Monday, June 19, 2006

So what about episodic games?

Earlier this week I finished playing Sin Episode 1. I know, I’m a little late in the game (ha ha) but I felt like it was time so I got a copy of it and played it through. How was it? Well, it was ok. What was special about it? Erm… I’ll get back to you on that. Or maybe I won’t. Oh, wait.

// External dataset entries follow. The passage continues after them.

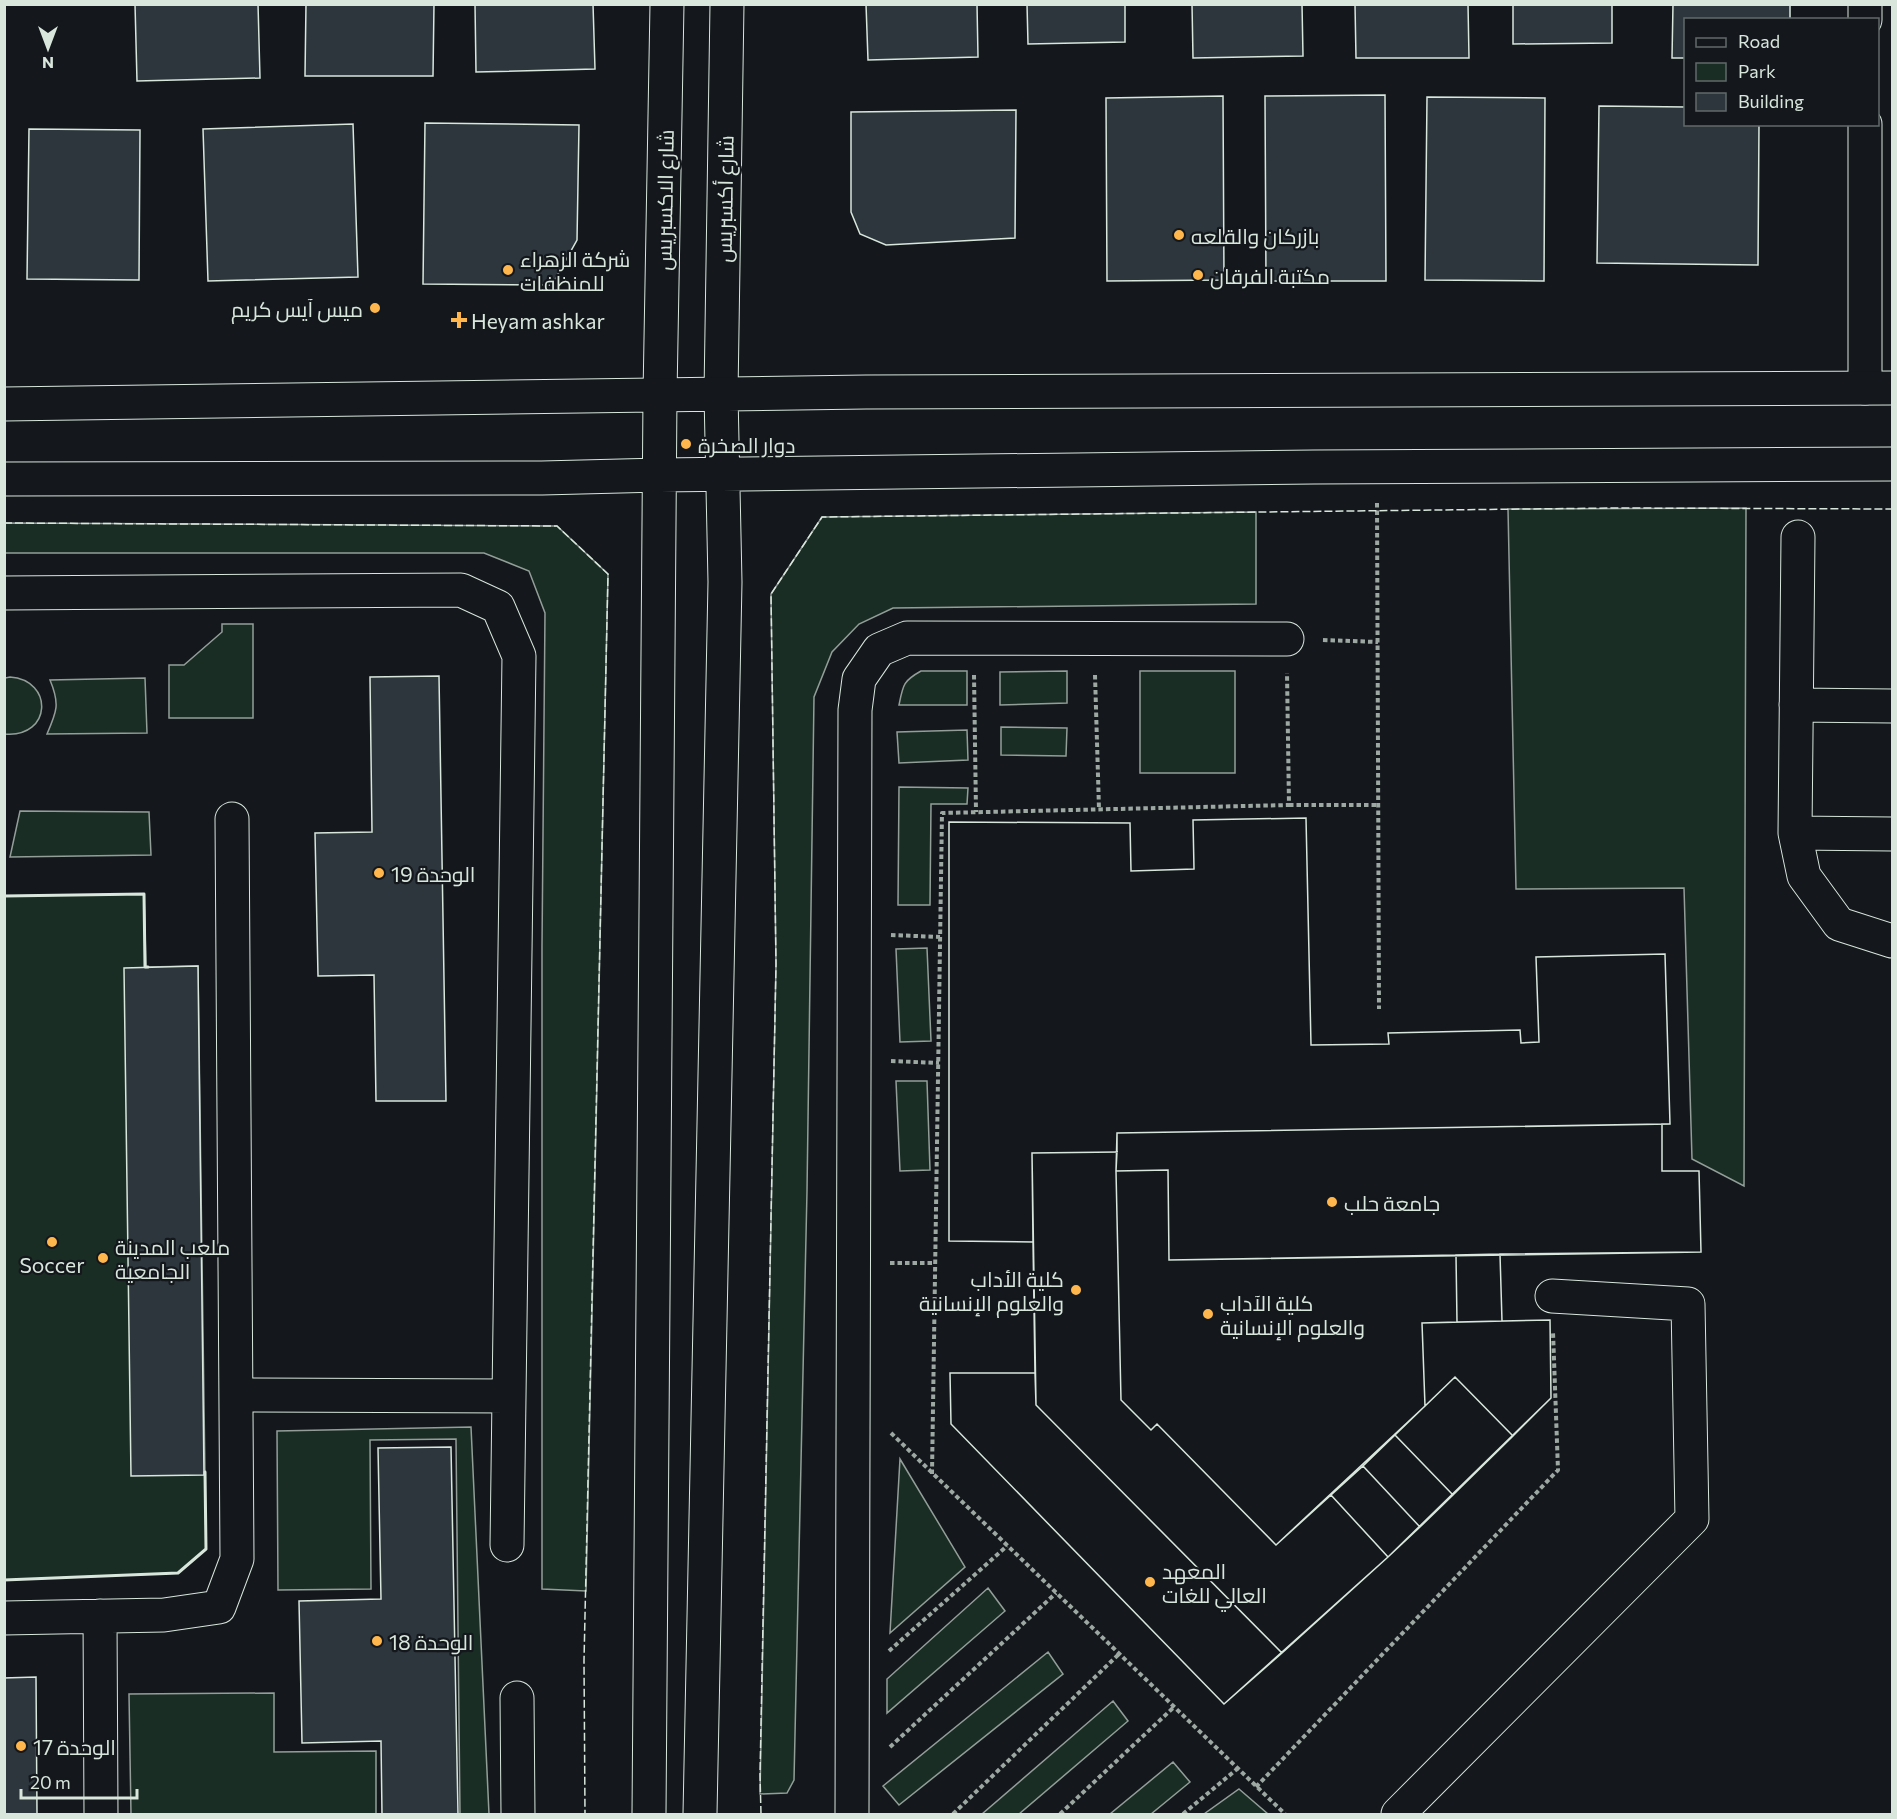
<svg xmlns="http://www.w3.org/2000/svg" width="1897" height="1819" font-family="Commissioner,Cairo,sans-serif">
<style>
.green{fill:#1a2d24;stroke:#939e99;stroke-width:1.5}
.building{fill:#2c363c;stroke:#d8e6dc;stroke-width:1.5;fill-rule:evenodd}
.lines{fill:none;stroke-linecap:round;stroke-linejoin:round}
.minor-casing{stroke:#d8e6dc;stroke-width:35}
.major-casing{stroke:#d8e6dc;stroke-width:35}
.path{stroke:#9da8a2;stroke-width:4;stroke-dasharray:4.5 3;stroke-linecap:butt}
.minor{stroke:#14181c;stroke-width:33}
.major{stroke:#14181c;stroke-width:33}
.fence{stroke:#d8e6dc;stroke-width:1.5;stroke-dasharray:8 3;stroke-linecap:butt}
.wall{stroke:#d8e6dc;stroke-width:3}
.poi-dot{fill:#ffb74d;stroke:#14181c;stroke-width:2}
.labels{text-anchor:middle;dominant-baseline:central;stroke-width:4.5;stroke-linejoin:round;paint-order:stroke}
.street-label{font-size:21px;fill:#d8e6dc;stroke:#14181c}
.poi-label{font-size:21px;fill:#d8e6dc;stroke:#14181c;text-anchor:start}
</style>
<rect width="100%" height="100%" fill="#14181c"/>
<path class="green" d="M1746,508L1744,1186L1692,1159L1684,888L1516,889L1508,509Z
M1256,512V604L893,608L859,624L832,652L814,697L807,1191L794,1780L787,1793L760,1794L776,964L771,594L822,517Z
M5,523L557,526L608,574L586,1591L542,1589V946L545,613L529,571L484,553H5Z
M222,624H253V718H169V665H184L222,632Z
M921,671H967V705H899C903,685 903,681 921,671Z
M1067,671V703L1000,705V672Z
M1140,671H1235V773H1140Z
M10,677C54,680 52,738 5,734V678Z
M145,678L147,733L47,734C57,711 60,704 50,680Z
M1001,727L1067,728L1066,756L1001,755Z
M967,730L968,760L899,763L897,732Z
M899,787L968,788L967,804H931L930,905H898Z
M20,811L149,812L151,855L10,857Z
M144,894L146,967L198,966L206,1549L178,1573L5,1580L4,896Z
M927,948L931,1041L900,1042L896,949Z
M896,1081H927L930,1170L900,1171Z
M471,1427L489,1814H460L456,1439L370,1440L371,1589L278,1590L277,1431Z
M900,1459L965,1567L890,1633Z
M988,1588L1005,1611L887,1713V1679Z
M1048,1652L1063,1674L899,1805L883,1786Z
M274,1693V1752L376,1751V1814H131L129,1694Z
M1113,1701L1128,1721L1019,1814H982Z
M1173,1762L1190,1782L1151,1814H1110Z
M1239,1789L1268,1814H1204Z"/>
<path class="building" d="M135,4H258L260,78L137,81Z
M306,4H434L433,76H305Z
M475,4H593L595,69L476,72Z
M866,4H977L978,57L868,60Z
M1027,4H1125V42L1028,44Z
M1192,4H1302L1303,56L1193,58Z
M1355,4H1468L1469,58H1356Z
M1513,4H1612V43L1513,44Z
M1673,4H1790V20H1686V58H1672Z
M1385,95L1386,281H1266L1265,96Z
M1223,96L1224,280L1107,281L1106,98Z
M1427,97L1545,98L1544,281L1425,280Z
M1599,106L1686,107V124H1759L1758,265L1597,263Z
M1016,110L1015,238L886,245L860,234L851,212V112Z
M425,123L579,125L577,240L552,285L423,284Z
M353,124L358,277L208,281L203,129Z
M29,129L140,130L139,280L27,279Z
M439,676L446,1101H376L374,975L318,976L315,833L372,832L370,677Z
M1306,818L1311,1045L1389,1044L1388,1033L1520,1030L1521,1043L1539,1042L1536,957L1665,954L1670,1124H1662V1171H1699L1701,1252L1500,1254L1502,1321L1550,1320L1551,1398L1388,1557L1224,1704L951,1424L950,1373H1035L1033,1242L949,1241V822L1130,823L1131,871L1194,869L1193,820ZM1168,1170L1169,1260L1456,1255L1457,1322L1422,1323L1425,1406L1276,1545L1157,1424L1151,1430L1121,1400L1116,1171Z
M1306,818L1311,1045L1389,1044L1388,1033L1520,1030L1521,1043L1539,1042L1536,957L1665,954L1670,1124L1117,1133V1152L1032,1153L1033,1242L949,1241V822L1130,823L1131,871L1194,869L1193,820Z
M198,966L204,1475L131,1476L124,968Z
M1662,1124V1171H1699L1701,1252L1169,1260L1168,1170L1116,1171L1117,1133Z
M1117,1152L1116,1171L1121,1400L1151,1430L1157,1424L1276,1545L1331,1495L1388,1557L1282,1653L1036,1405L1032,1153Z
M1500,1254L1502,1321L1457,1322L1456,1255Z
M1550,1320L1551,1398L1513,1436L1455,1377L1425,1406L1422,1323Z
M950,1373H1035L1036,1405L1282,1653L1224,1704L951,1424Z
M1455,1377L1513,1436L1453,1495L1395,1435Z
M1395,1435L1453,1495L1420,1527L1363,1466Z
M451,1447L458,1814H382L381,1741L302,1743L299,1601L381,1599L378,1448Z
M1363,1466L1420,1527L1388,1557L1331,1495Z
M36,1677L37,1814H4V1678Z"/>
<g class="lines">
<defs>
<path id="minor" d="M1865,4V20
M1865,124V388
M721,394L727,4
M660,395L667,4
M1798,537L1795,833L1804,876L1839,924L1892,941
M4,593L461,590L498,607L519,656L507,1545
M1796,705L1892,706
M1795,833L1892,834
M236,1395L509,1396
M100,1616L101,1814
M4,1618L164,1615L219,1607L237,1559L232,819
M517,1698L518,1814
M852,1814L855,710L859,679L879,650L907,638L1287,639
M1398,1814L1692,1519L1688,1304L1552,1296"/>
<path id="major" d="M4,404L866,392L1892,388
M4,479L542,478L660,475L1314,467L1892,464
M649,1814L660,395
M700,1814L725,582L721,394"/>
</defs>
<use href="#minor" class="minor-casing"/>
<use href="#major" class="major-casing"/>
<path class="path" d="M1377,503L1379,1009
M1323,640L1378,642
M974,675L976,812
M1095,675L1099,809
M1289,805H1378
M891,935L940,937
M891,1061L939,1063
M890,1263H935
M891,1433L1285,1814
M932,1474L942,813L1289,805L1287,673
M889,1651L1007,1546
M890,1747L1056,1593
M1256,1787L1558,1470L1553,1332
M953,1814L1119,1654
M1060,1814L1174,1707
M1183,1814L1237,1769"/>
<use href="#minor" class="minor"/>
<use href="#major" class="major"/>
<path class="fence" d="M4,523L557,526L608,574L584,1661L585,1814
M761,1814L760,1775L776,964L771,594L822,517L1618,508L1892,509"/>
<path class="wall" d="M4,896L144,894L145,967H148
M4,1580L178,1573L206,1549L205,1472"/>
</g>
<g class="poi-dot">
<circle cx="1179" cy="235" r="6"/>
<circle cx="508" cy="270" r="6"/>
<circle cx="1198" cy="275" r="6"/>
<circle cx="375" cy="308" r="6"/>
<path d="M456 311h6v6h6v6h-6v6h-6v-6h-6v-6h6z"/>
<circle cx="686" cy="444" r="6"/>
<circle cx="379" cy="873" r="6"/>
<circle cx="1332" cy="1202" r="6"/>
<circle cx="52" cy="1242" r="6"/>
<circle cx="103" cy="1258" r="6"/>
<circle cx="1076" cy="1290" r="6"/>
<circle cx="1208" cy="1314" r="6"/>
<circle cx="1150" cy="1582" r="6"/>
<circle cx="377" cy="1641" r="6"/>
<circle cx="21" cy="1746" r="6"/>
</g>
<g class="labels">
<g class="street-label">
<text transform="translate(724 199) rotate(-89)">شارع أكسبريس</text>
<text transform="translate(664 200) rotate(-89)">شارع الاكسبريس</text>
</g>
<g class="poi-label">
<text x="1191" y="235">بازركان والقلعه</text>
<text x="520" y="258">شركة الزهراء<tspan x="520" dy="24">للمنظفات</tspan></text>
<text x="1210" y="275">مكتبة الفرقان</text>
<text x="363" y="308" text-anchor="end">ميس آيس كريم</text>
<text x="471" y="320">Heyam ashkar</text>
<text x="698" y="444">دوار الصخرة</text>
<text x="391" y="873">الوحدة 19</text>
<text x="1344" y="1202">جامعة حلب</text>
<text x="115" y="1246">ملعب المدينة<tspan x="115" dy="24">الجامعية</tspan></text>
<text x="52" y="1264" text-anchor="middle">Soccer</text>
<text x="1064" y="1278" text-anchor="end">كلية الأداب<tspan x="1064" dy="24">والعلوم الإنسانية</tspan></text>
<text x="1220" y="1302">كلية الآداب<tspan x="1220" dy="24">والعلوم الإنسانية</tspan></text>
<text x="1162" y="1570">المعهد<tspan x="1162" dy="24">العالي للغات</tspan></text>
<text x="389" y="1641">الوحدة 18</text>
<text x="33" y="1746">الوحدة 17</text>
</g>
</g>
<rect width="1897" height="1819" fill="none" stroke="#d8e6dc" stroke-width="12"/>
<rect x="1684" y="18" width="195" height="108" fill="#14181c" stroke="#626a69" stroke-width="1.5"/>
<rect x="1696" y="38" width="30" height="9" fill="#14181c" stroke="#626a69" stroke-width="1.5"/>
<text x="1738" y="48" font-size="18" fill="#d8e6dc">Road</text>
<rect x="1696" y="63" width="30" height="18" fill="#1a2d24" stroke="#626a69" stroke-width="1.5"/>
<text x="1738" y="78" font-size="18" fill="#d8e6dc">Park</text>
<rect x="1696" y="93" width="30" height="18" fill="#2c363c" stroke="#626a69" stroke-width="1.5"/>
<text x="1738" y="108" font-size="18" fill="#d8e6dc">Building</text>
<g transform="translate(48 48) rotate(180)" stroke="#14181c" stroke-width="4.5" paint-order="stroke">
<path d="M0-4.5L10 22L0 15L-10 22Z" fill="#d8e6dc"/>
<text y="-9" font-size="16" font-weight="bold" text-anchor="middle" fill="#d8e6dc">N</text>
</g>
<path d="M21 1789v9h116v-9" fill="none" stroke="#d8e6dc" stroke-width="3"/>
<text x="30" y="1789" font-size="18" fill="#d8e6dc" stroke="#14181c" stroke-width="4.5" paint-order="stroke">20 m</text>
</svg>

There wasn’t anything special about it.

Sin was shorter than most games, and it only cost 20 bucks instead of the normal 40 or 50. It didn’t really innovate and essentially took the Source engine, did an incremental upgrade to it, and grafted a new story on it to make sure we weren’t making a half-life 2 clone. Very similar to HL2: Episode 1. This reminds me of something that we’ve all grown up with: TV. As a general rule (though there are notable exceptions) TV is considered to be lower quality in every way to movies. The stories aren’t as good, the acting isn’t as good, the cinematography isn’t as good… the list goes on. Like I said, there are notable exceptions, but in general TV was created to capitalize on people’s willingness to pay less per shot but more overall for content. So was Sin. And the HL2 episodic releases.

And thus begins the further commercialization of the Video Game industry. Not to say that Sin and HL2 were not of acceptable quality, they weren't bad at all. But what we need right now is innovation and gameplay evolution, not commercialization.